Accessing the endpoint

Open the resource and use the Access resource button in the top-right of the Getting started card. It lists two entries:

  • vLLM API (OpenAI-compatible) — the API base URL (ends in /v1). Use the copy icon to copy it, or the open icon to open it in a new tab.
  • Chat playground — a browser chat UI for the model (when the web interface option was enabled).

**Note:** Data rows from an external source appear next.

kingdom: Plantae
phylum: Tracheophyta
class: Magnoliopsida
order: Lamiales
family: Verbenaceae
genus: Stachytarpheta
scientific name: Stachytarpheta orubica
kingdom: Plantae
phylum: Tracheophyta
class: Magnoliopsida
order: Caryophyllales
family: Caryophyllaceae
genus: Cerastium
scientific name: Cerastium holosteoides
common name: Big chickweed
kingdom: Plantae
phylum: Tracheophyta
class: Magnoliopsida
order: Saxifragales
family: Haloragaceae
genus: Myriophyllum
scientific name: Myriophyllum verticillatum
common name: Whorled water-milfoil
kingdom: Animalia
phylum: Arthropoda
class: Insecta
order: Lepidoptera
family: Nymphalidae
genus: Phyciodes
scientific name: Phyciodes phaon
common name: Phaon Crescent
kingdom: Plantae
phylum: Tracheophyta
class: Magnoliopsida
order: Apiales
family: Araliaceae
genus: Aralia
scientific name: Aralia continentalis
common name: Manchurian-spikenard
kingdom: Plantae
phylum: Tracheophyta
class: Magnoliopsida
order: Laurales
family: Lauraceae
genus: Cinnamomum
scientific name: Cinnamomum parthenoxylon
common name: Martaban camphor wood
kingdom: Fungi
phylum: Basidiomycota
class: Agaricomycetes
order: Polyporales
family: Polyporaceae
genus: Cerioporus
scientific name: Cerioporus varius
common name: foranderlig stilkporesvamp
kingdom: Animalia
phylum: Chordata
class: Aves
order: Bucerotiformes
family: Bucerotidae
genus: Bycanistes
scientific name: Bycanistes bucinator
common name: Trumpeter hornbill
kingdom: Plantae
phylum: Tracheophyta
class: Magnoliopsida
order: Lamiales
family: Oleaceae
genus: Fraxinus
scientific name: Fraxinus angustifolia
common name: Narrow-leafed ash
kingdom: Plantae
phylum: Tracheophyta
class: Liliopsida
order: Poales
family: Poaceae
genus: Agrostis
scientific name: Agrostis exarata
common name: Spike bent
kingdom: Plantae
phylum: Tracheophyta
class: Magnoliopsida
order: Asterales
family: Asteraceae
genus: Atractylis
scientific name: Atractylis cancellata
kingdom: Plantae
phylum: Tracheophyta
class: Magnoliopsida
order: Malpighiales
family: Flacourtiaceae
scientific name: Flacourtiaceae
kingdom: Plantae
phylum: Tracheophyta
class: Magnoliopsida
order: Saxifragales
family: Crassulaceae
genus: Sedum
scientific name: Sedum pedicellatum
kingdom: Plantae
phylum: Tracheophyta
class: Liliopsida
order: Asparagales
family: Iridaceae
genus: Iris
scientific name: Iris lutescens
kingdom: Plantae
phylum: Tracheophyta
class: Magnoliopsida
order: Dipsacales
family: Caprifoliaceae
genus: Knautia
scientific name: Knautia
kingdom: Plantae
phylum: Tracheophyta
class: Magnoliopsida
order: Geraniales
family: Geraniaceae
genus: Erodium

Access resource dropdown for an inference service

The Getting started card also shows the API base URL and a ready-to-run snippet:

Getting started card for an inference service

Calling the API

The endpoint is OpenAI-compatible, so any OpenAI client works — point its base URL at the address shown. For example, to list the served model:

1
curl <API base URL>/models

Any OpenAI SDK works the same way by setting its base URL to the address above.

Note

The API base URL already includes the /v1 suffix expected by OpenAI clients.

Warning

The inference API is not authenticated — access is controlled by network reachability of the service's private network. Treat the endpoint as internal: do not share it outside your trusted network, and do not expose it on a public address without putting your own authentication in front of it.

Playground

If the provider enabled it (the Expose inference playground offering option), the resource's Actions menu includes a Playground action for chatting with the model directly in the browser — no external client needed.

Playground action in the resource Actions menu

Open it, type a prompt, and the reply streams back from the model. Models that emit reasoning show it in a collapsible Reasoning section above the answer.

Inference playground chat

Note

The playground calls the endpoint directly from your browser, so it works only when the endpoint is reachable from your network — the same prerequisite as the access URLs above.

Managing the service

The service is an ordinary virtual-machine resource: you can pause, resume and terminate it from the resource page, and its usage is billed according to the plan you selected.